Die Armen, die Kleinen, die Wehrlosen, die Unschuldigen – da widerstrebt alles in einem, wenn gerade sie als Gebrauchsgegenstände betrachtet, bewertet und behandelt werden. Warum trifft es einen so, wenn ein Unschuldiger leidet, besonders, wenn es um ein Kind geht? Irgendwie sagt man sich: Das darf nicht sein, da passiert eine große Ungerechtigkeit. Die Frau neben der französischen Bergstraße. Natürlich kannte ich sie nicht, hatte sie nie vorher und habe sie nie danach gesehen. Natürlich kann ich nicht sagen, wie und wer sie wirklich war. Und doch, irgendwie konnte ich es wissen. Es stand in ihren Augen, im Gesichtsausdruck zu lesen: Hier ist etwas ganz Kostbares vorhanden, das es zu bewahren gilt. Was folgt, ist ein Versuch, dieses kostbare Etwas und die Sehnsucht, es zu bewahren, tiefer zu erforschen und zu begreifen.

 

Unschuld & Kitsch

Der Mensch war unschuldig und er will es wieder werden. Ach ja? Unschuld? Auf welchem Planeten bist du denn geboren? – Den meisten kommen da wahrscheinlich irgendwelche kitschige Bilder in den Sinn. Und damit, mit dem Kitsch eben, mit dem will man ja wirklich nichts zu tun haben. Außerdem. Unschuld gerade bei Erwachsenen wird zuweilen ja mit Naivität in Zusammenhang gebracht. Und naiv sein, das will ja eigentlich keiner. Die Unschuld, um die es hier geht, hat aber auch gar nichts mit Kitsch zu tun, noch weniger mit Naivität.

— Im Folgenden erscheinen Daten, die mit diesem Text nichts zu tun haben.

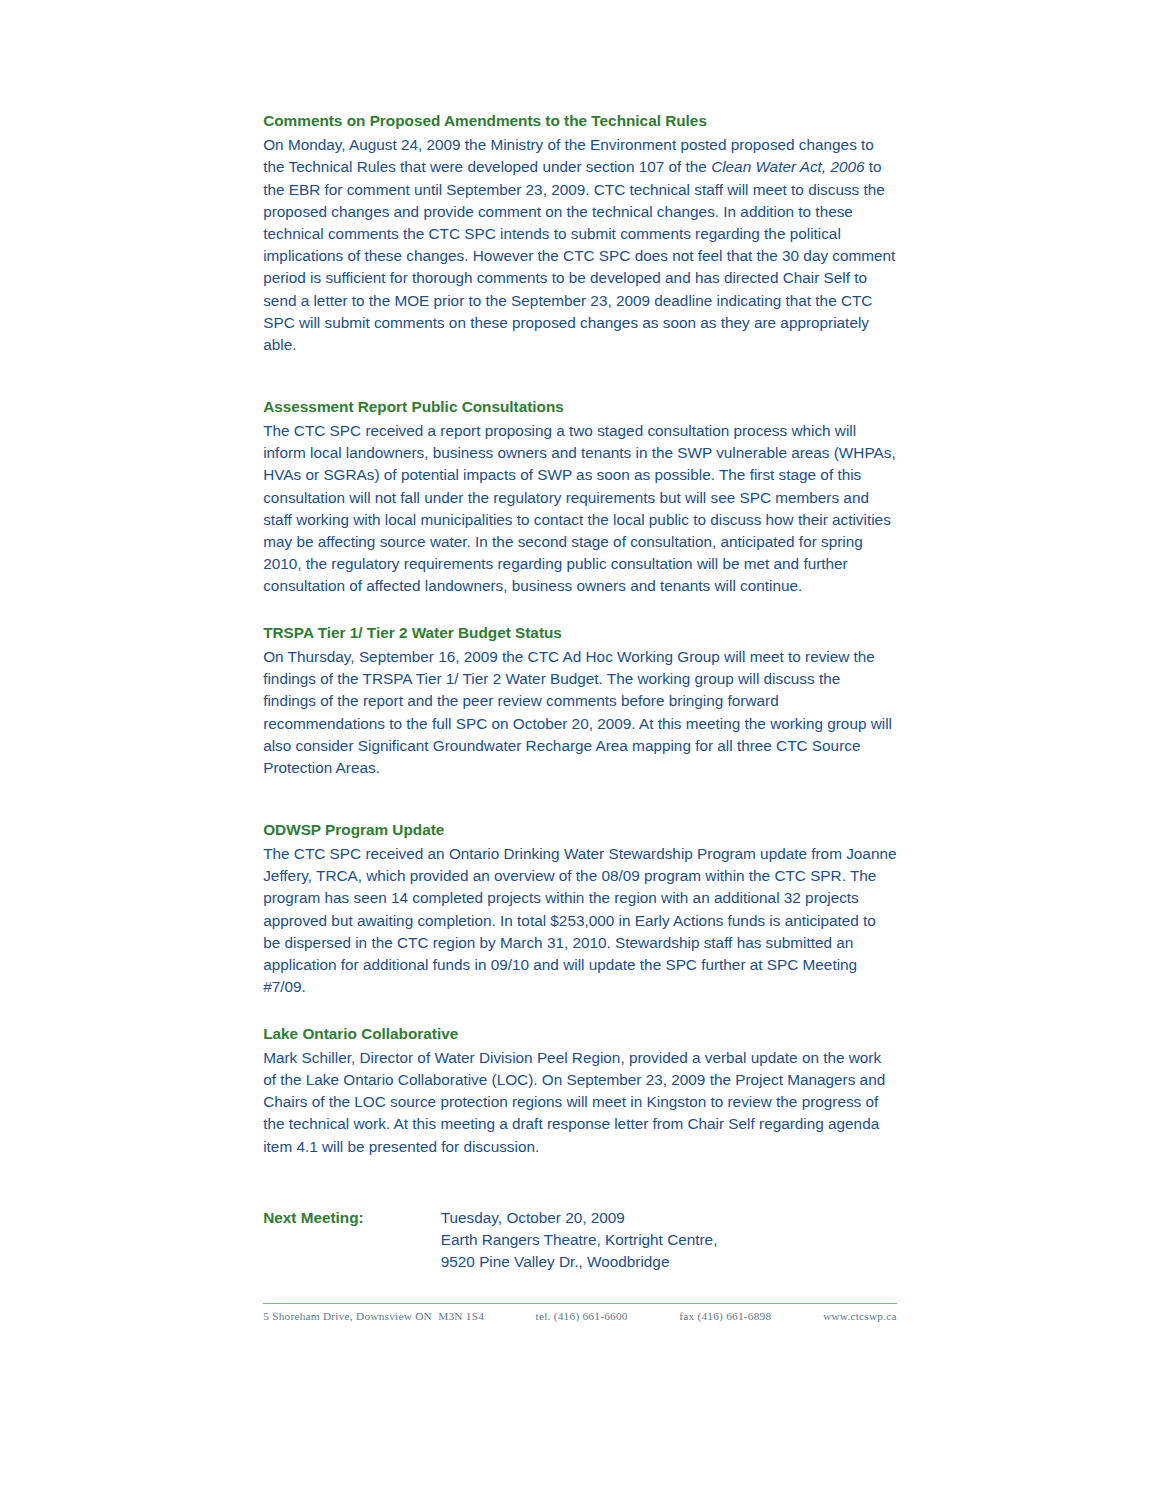Comments on Proposed Amendments to the Technical Rules
On Monday, August 24, 2009 the Ministry of the Environment posted proposed changes to the Technical Rules that were developed under section 107 of the Clean Water Act, 2006 to the EBR for comment until September 23, 2009. CTC technical staff will meet to discuss the proposed changes and provide comment on the technical changes. In addition to these technical comments the CTC SPC intends to submit comments regarding the political implications of these changes. However the CTC SPC does not feel that the 30 day comment period is sufficient for thorough comments to be developed and has directed Chair Self to send a letter to the MOE prior to the September 23, 2009 deadline indicating that the CTC SPC will submit comments on these proposed changes as soon as they are appropriately able.
Assessment Report Public Consultations
The CTC SPC received a report proposing a two staged consultation process which will inform local landowners, business owners and tenants in the SWP vulnerable areas (WHPAs, HVAs or SGRAs) of potential impacts of SWP as soon as possible. The first stage of this consultation will not fall under the regulatory requirements but will see SPC members and staff working with local municipalities to contact the local public to discuss how their activities may be affecting source water. In the second stage of consultation, anticipated for spring 2010, the regulatory requirements regarding public consultation will be met and further consultation of affected landowners, business owners and tenants will continue.
TRSPA Tier 1/ Tier 2 Water Budget Status
On Thursday, September 16, 2009 the CTC Ad Hoc Working Group will meet to review the findings of the TRSPA Tier 1/ Tier 2 Water Budget. The working group will discuss the findings of the report and the peer review comments before bringing forward recommendations to the full SPC on October 20, 2009. At this meeting the working group will also consider Significant Groundwater Recharge Area mapping for all three CTC Source Protection Areas.
ODWSP Program Update
The CTC SPC received an Ontario Drinking Water Stewardship Program update from Joanne Jeffery, TRCA, which provided an overview of the 08/09 program within the CTC SPR. The program has seen 14 completed projects within the region with an additional 32 projects approved but awaiting completion. In total $253,000 in Early Actions funds is anticipated to be dispersed in the CTC region by March 31, 2010. Stewardship staff has submitted an application for additional funds in 09/10 and will update the SPC further at SPC Meeting #7/09.
Lake Ontario Collaborative
Mark Schiller, Director of Water Division Peel Region, provided a verbal update on the work of the Lake Ontario Collaborative (LOC). On September 23, 2009 the Project Managers and Chairs of the LOC source protection regions will meet in Kingston to review the progress of the technical work. At this meeting a draft response letter from Chair Self regarding agenda item 4.1 will be presented for discussion.
Next Meeting:
Tuesday, October 20, 2009
Earth Rangers Theatre, Kortright Centre,
9520 Pine Valley Dr., Woodbridge
5 Shoreham Drive, Downsview ON M3N 1S4 tel. (416) 661-6600 fax (416) 661-6898 www.ctcswp.ca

9. Juli 2013. Rihanna steht auf der Bühne in der Wiener Stadthalle und feiert den Sexualtrieb in aller Öffentlichkeit. Und doch, Kommentare wie, „Mother Mary, I swear I wanna change“ und „Mister Jesus, I’d love to be a queen, but I’m from the left side of an island, never thought this many people would even know my name“ ließen die Vermutung im Die Presse-Autor Samir Köck hochkommen: „Die Sehnsucht nach der …. Frömmigkeit ihrer Kindertage, irgendwie schimmerte sie durch all das an diesem Abend exekutierte sündige Treiben hindurch.“

Sehnsucht. Sehnsucht nach was denn eigentlich? Nach der „Frömmigkeit ihrer Kindertage“ – ja, vielleicht. Um ehrlich zu sein, auch wenn ich Priester bin, geht es mir hier nicht so sehr um die Frage der Frömmigkeit und nicht einmal um das von Köck erwähnte „sündige Treiben“, sondern eher um die Tatsache, dass dieser Szene-Journalist in dieser Sängerin ganz deutlich einen inneren Konflikt feststellte und ihre Sehnsucht verspürte: Ich will diesem Konflikt entrinnen, ich verlange, sehne mich nach einer Zeit, in der noch nicht so viel in mir zerbrochen war. Verlangen nach Unversehrtheit. Lohnt es sich nicht, diese Sehnsucht im eigenen Herzen Raum zu schenken, sie zu verstehen, sie vielleicht nachzufolgen?

 

Unschuld und Freiheit

Probleme entstehen, wenn Dinge nur deshalb getan werden, weil sie vorgeschrieben sind. Freiheit geht allmählich dort verloren, wo das Gesetz um des Gesetzes Willen befolgt wird. Zum Beispiel: Wenn ich als Priester jemandem sage, er solle in die Kirche gehen, weil es sich so gehört, und immer wieder darauf beharre, dann ist die Wahrscheinlichkeit groß, dass dieses Beharren früher oder später als Grenzüberschreitung empfunden wird. Warum? Weil ein Gebot auferlegt wird, ohne dass die fragliche Person es versteht. Freiheit verlangt also, dass die Person sich selbst eine Bestimmung auferlegt, nicht aber aus einer Bauchreaktion heraus, nicht willkürlich, nicht einfach, weil es jemand anderes sagt. Das kann sicher manchmal helfen, aber es genügt nicht. Denn dann wird es keine freie Entscheidung sein, sondern eben eine Bauchreaktion oder eine Entscheidung, die jemand anderes, nicht aber man selbst für sich getroffen hat. Ein Vollgebrauch der Freiheit verlangt, dass man versteht, worum es bei der Entscheidung geht – wenigstens zu einem gewissen Grad. Mit anderen Worten. Freiheit setzt objektive, in den Dingen vorhandene Werte voraus, die nicht einfach erfunden, sondern vorgefunden werden. Wo objektive Werte fehlen, müssen alle möglichen Regeln aufgestellt werden, um irgendwie das Leben zu ordnen. Und solchen Regeln, die ohne Fundament dastehen, fügt man sich letztlich wie eine Marionette.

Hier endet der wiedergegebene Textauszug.